Now, they're on their way home, a bittersweet proposition. Though entering the bubble was initially a tough sell for some amid the COVID-19 pandemic and mass social unrest, the prevailing sentiment was that it was a rewarding experience.

“I'm not ready to go,” Williams said. "I really enjoyed playing this summer with these girls and I love how everyone stepped up, how everyone got closer.
"Living with Sloot, Allie and Stef, I feel like we've gotten to know each other inside out now, but we really had to have each other's backs. Like, emotionally and physically. I had to rely on every one of my teammates at some point during this summer and they all had my back, and I feel like that really builds our trust."
On-court result aside, Williams said the Sky Take Action campaign, an initiative announced to augment the WNBA’s season dedicated to social justice, raised over $100,000 for Chicago community organizations this season through a combination of performance-based incentives (the team's 12-10 record and 1,908 total points scored makes $20,780), donation-matches from big donors and fundraising done by fans.
"Now the next steps is how we're going to allocate that. That'll be the work I'm doing while I'm overseas (this offseason)," Williams said. "Just talking with these organizations, seeing what projects they need, seeing what they need built, who needs food, whatever it is. This isn't over."
Along with other teams around the W, the Sky also lent platform to causes important to them, including but not limited to seeking justice for Breonna Taylor in the form of arresting the Louisville police officers that killed her, campaigning for Raphael Warnock, a Democratic challenger for Kelly Loeffler's Senate seat, and advocating for all victims of racial injustice and police violence.
Even short of the ultimate goal, the team can go home knowing their presence in the “Wubble” had that impact.

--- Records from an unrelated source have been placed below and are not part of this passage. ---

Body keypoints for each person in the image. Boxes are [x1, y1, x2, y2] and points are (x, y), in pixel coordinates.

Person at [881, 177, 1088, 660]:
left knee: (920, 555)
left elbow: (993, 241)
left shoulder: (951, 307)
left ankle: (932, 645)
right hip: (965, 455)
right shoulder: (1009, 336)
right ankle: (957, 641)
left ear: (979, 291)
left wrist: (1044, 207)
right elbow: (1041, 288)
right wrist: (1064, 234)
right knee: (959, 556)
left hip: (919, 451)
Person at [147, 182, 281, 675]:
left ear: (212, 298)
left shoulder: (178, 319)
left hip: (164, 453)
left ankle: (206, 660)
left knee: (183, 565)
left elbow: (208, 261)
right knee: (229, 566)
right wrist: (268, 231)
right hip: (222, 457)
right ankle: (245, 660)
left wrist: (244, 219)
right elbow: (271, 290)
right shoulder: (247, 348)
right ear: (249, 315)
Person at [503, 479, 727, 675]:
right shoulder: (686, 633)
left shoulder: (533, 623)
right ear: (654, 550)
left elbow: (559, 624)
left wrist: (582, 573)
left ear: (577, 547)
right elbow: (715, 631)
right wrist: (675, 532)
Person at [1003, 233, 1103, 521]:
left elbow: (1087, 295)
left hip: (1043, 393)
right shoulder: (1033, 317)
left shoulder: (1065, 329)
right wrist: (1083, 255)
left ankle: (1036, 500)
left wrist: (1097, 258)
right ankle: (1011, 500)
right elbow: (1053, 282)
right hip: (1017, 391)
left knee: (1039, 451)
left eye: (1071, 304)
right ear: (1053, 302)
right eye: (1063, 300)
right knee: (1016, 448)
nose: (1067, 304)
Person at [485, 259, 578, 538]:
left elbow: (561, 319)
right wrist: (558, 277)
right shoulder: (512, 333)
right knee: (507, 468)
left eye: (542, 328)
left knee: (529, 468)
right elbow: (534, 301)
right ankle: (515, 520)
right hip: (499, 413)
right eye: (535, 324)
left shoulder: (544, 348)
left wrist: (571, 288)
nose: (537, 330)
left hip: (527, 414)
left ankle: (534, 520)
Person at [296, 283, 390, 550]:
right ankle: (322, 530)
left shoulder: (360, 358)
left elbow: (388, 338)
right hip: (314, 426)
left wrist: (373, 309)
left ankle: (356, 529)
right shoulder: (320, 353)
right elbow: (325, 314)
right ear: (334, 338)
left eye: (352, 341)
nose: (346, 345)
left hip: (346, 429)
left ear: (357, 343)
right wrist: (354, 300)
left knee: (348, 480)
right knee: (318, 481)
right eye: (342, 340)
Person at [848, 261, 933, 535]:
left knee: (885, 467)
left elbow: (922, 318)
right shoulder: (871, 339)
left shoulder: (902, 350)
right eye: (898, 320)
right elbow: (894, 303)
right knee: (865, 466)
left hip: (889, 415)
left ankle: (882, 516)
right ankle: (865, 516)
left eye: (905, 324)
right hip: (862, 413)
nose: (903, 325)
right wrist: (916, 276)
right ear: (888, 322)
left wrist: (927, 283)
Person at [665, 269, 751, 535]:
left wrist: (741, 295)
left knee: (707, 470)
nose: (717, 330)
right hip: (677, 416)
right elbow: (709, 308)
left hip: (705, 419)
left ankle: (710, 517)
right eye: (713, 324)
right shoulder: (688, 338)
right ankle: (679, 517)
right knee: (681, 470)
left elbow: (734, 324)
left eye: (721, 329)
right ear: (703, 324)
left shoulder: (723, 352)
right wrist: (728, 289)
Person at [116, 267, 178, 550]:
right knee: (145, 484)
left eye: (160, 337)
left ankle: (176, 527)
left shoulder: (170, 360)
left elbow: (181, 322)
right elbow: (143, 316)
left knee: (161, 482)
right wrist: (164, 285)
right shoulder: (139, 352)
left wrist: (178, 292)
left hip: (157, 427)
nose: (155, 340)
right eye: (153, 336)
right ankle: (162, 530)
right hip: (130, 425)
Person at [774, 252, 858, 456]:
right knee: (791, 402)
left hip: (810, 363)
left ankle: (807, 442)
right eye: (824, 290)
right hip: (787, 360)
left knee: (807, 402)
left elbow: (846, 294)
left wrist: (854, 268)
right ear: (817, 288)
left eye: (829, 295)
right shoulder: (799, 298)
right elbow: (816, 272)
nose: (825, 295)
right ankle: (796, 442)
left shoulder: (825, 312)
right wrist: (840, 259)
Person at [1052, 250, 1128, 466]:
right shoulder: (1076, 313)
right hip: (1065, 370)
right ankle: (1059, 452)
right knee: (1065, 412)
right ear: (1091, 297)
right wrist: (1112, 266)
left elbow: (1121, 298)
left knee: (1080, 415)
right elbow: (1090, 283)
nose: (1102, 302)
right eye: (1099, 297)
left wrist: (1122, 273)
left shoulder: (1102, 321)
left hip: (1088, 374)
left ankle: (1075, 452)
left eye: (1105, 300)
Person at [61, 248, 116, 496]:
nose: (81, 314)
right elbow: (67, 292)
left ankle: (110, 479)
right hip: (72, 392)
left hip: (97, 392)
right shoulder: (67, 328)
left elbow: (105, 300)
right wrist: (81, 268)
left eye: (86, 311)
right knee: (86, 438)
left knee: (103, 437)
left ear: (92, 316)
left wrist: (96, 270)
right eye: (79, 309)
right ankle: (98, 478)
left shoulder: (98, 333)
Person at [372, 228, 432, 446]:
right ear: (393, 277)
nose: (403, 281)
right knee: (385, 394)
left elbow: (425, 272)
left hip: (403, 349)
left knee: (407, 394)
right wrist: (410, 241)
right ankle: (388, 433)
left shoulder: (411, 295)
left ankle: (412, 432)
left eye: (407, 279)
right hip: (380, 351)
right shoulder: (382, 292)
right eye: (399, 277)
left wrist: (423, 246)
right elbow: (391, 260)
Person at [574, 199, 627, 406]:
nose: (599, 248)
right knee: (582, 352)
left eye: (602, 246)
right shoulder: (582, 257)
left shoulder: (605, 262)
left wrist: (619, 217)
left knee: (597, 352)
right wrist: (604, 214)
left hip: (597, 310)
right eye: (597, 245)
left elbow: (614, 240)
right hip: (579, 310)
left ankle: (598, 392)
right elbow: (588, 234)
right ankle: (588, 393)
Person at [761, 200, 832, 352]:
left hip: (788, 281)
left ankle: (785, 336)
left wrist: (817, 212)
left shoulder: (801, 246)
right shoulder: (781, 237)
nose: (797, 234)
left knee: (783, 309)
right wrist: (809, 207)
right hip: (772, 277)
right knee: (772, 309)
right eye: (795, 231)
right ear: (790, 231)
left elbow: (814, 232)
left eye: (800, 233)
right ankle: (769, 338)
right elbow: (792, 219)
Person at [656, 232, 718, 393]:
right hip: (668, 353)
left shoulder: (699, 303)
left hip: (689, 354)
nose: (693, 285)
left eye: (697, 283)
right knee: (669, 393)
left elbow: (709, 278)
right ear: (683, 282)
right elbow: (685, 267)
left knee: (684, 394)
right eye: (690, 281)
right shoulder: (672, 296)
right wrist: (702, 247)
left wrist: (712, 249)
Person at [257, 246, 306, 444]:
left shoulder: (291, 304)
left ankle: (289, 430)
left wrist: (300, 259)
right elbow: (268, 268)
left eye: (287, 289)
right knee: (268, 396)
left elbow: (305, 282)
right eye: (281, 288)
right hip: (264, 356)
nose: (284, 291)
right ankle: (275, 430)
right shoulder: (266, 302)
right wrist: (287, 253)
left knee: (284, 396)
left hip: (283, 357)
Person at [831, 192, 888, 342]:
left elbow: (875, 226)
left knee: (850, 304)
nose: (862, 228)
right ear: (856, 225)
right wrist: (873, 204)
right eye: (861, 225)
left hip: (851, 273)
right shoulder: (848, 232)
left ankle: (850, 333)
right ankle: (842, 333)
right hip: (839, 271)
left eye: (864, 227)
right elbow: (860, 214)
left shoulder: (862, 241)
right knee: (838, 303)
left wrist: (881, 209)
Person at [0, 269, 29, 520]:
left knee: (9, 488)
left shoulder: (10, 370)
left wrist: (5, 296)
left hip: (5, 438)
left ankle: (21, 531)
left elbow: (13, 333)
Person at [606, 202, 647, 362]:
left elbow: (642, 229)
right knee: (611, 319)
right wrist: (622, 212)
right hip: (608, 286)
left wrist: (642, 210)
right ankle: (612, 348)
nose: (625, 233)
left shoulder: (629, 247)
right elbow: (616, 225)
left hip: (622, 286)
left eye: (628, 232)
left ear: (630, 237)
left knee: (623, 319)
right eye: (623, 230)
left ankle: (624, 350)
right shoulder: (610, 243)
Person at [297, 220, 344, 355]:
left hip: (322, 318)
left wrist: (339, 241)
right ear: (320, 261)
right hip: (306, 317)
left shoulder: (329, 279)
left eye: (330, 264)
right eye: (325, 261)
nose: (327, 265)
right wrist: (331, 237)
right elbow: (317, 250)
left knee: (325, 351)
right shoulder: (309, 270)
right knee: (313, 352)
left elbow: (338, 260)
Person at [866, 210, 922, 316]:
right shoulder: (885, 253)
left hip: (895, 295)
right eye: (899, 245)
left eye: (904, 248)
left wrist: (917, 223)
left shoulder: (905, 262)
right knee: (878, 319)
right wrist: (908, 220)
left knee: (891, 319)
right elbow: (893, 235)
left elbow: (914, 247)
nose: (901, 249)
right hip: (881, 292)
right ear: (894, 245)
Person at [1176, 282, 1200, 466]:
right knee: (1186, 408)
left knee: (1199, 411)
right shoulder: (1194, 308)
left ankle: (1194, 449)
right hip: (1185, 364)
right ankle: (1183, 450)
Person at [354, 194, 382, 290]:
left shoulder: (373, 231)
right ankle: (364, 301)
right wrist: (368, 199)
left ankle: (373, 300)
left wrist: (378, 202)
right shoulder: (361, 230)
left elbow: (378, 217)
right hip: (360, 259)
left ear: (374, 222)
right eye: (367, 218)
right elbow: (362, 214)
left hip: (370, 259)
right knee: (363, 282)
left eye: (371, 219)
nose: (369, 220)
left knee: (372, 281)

“I told them thank you,” Wade said when asked his parting message to the team. “And how much I really appreciated them coming. I know because of COVID, because of social injustice issues it was just a tough time for everybody, especially the players that play overseas that haven’t gotten a chance to see their parents and their loves ones. But for them to commit to the team, for them to commit to us as a coaching staff and them to commit to the Chicago Sky, I think it said a lot from them.
"I also said that we weren’t good enough tonight, so that makes two playoffs in a row that just didn’t go our way. So I want them to take the loss with them and just understand that we have to come back better.
“Our goal is to bring a championship to this franchise, and that’s it.”
Playoff losses bring pain. But with a still-burgeoning young core, bright days remain ahead for the Sky.